There are only about 4,000 spots available in the government hurricane shelters on Grand Cayman, so they cannot accommodate all residents. Some churches and private businesses offer shelter during a hurricane as well.

Pets are not allowed at government shelters and pet boarding is severely limited in numbers.

Those intending to go to a government hurricane shelter should take with them three to four days of food that does not need cooking; a three to four day supply of water, based on one gallon of water per day per person; a first-aid kit that includes any prescription medications family members might need; bedding; special need items for infants, elderly or disabled family members; passports and other important family papers; and extra clothes.

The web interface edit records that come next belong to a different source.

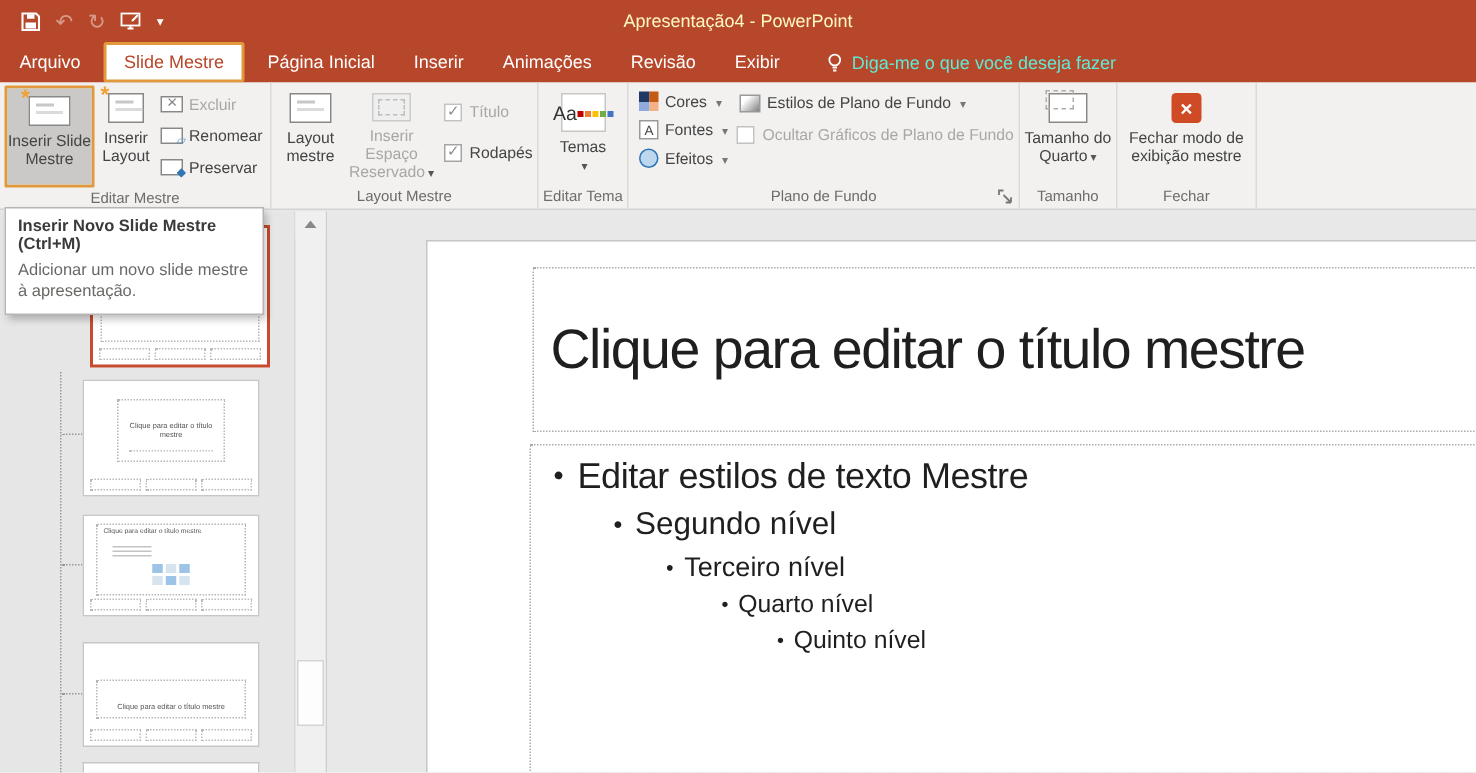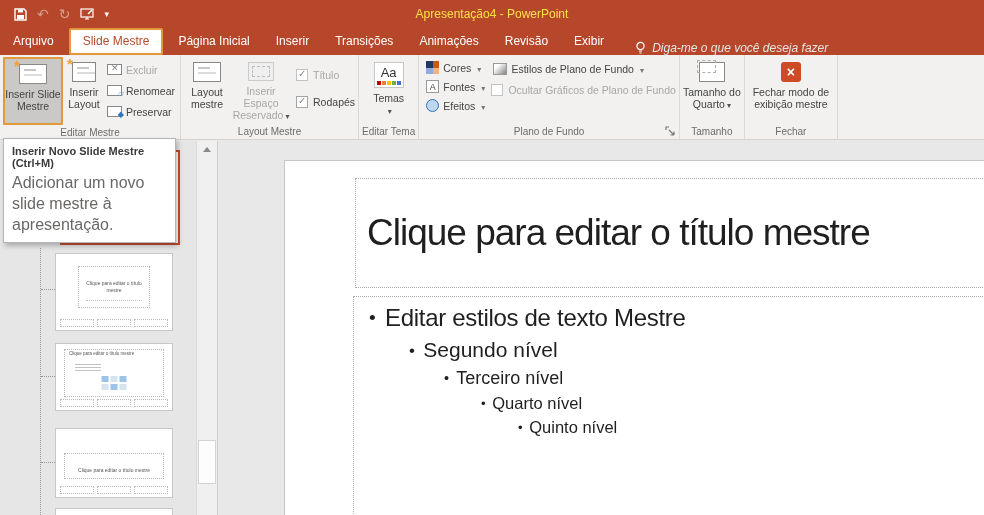--- a/index.html
+++ b/index.html
@@ -12,7 +12,7 @@
   .qat-btn { color:#fff; font-size:14px; line-height:1; display:flex; align-items:center; }
   .qat-btn.dim { opacity:.45; }
   .win-title { position:absolute; left:50%; top:0; transform:translateX(-50%); height:28px; line-height:28px;
-               color:#fde047; font-size:12px; white-space:nowrap; }
+               color:#fef9c3; font-size:12px; white-space:nowrap; }
 
   
   .tabrow { position:absolute; top:28px; left:0; right:0; height:27px; background:#B7472A;

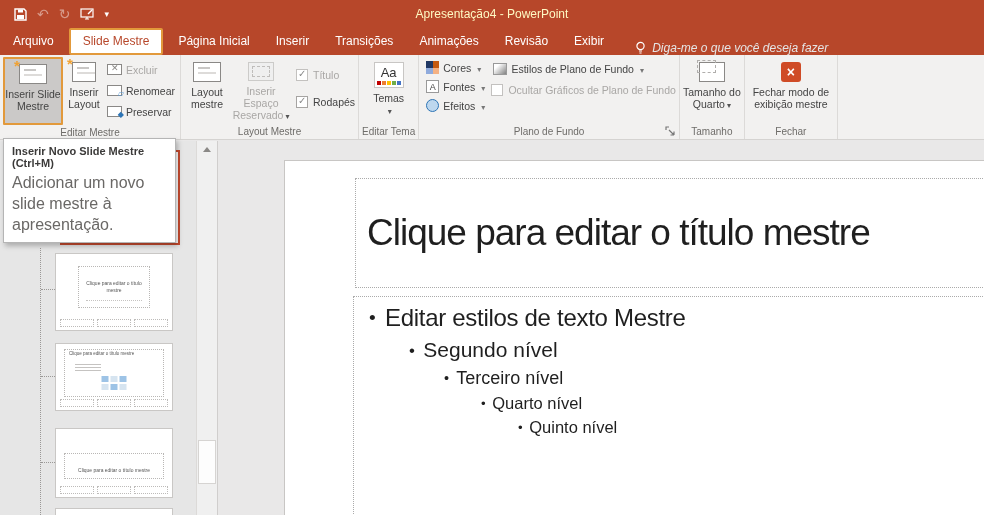--- a/index.html
+++ b/index.html
@@ -166,7 +166,6 @@
     <span class="tab tab-active">Slide Mestre</span>
     <span class="tab">Página Inicial</span>
     <span class="tab">Inserir</span>
-    <span class="tab">Transições</span>
     <span class="tab">Animações</span>
     <span class="tab">Revisão</span>
     <span class="tab">Exibir</span>

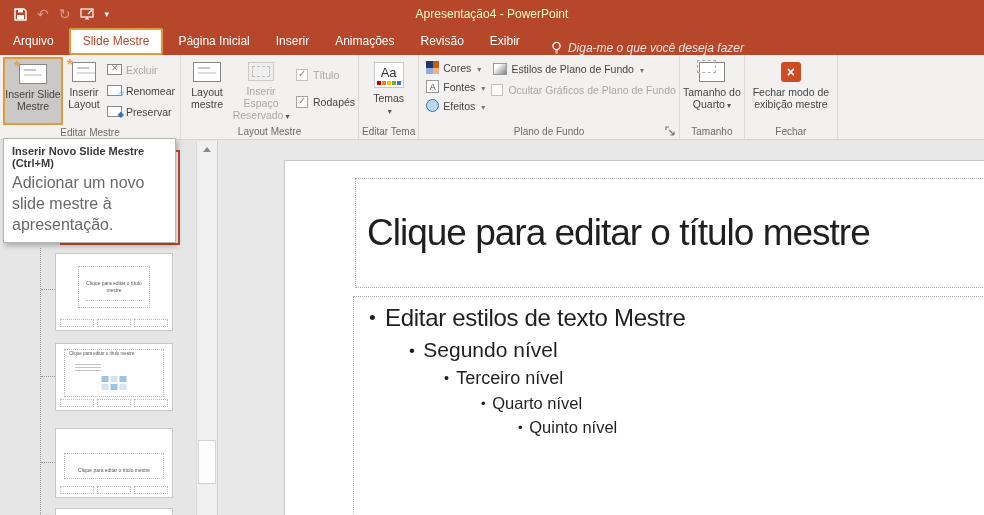--- a/index.html
+++ b/index.html
@@ -20,7 +20,7 @@
   .tab { color:#fff; padding:0 13px; line-height:27px; white-space:nowrap; }
   .tab-active { background:#ffffff; color:#B7472A; border:2px solid #E2993B; border-radius:2px;
                 line-height:22px; padding:0 12px; margin:0 2px; }
-  .tellme { display:flex; align-items:flex-end; gap:6px; color:#e5e5e5; padding:0 10px; margin-left:8px;font-style:italic; }
+  .tellme { display:flex; align-items:center; gap:6px; color:#5eead4; padding:0 10px; margin-left:8px; }
 
   
   .ribbon { position:absolute; top:55px; left:0; right:0; height:85px; background:#F2F1F0;

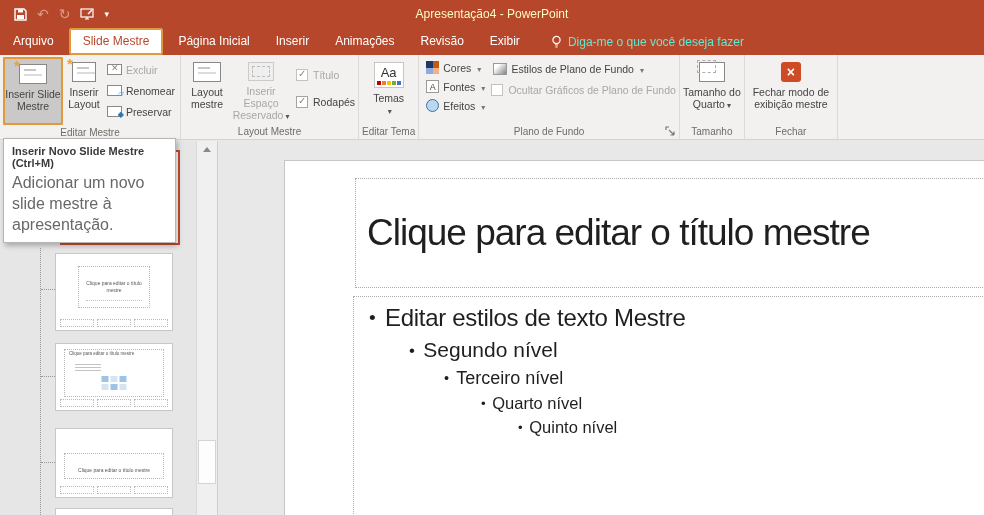--- a/index.html
+++ b/index.html
@@ -51,7 +51,7 @@
   .ico-small-slide .markx { position:absolute; left:3px; top:-1px; font-size:9px; line-height:1; color:#8A8886; }
   .ico-frame { width:26px; height:20px; border:1px solid #9A9896; background:#EFEFEF; position:relative; }
   .ico-frame .grid { position:absolute; inset:3px; border:1px dashed #AAA8A6; }
-  .ico-themes { width:30px; height:26px; display:flex; flex-direction:column; align-items:center; justify-content:center; background:#fff; border:1px solid #C8C6C4; }
+  .ico-themes { width:30px; height:26px; display:flex; align-items:center; justify-content:center; background:#fff; border:1px solid #C8C6C4; }
   .ico-themes .aa { font-size:13px; color:#333; line-height:1; }
   .ico-themes .dots { display:flex; gap:1px; margin-top:2px; }
   .ico-themes .dots i { width:4px; height:4px; display:block; }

Other items people should take and a list of things they cannot bring can be found at the Cayman Free Press website at www.caycompass.com. There is also a list of government hurricane shelters on the site.

Dean’s emergence signals the beginning of what is expected to be the most active part of the hurricane season. In addition to Dean, Tropical Storm Erin formed in the Gulf of Mexico on Wednesday morning.

That system, which formed from the remnants of the tropical wave that affected the Cayman Islands last weekend, is expected to make landfall in south-western Texas on Thursday as a tropical storm.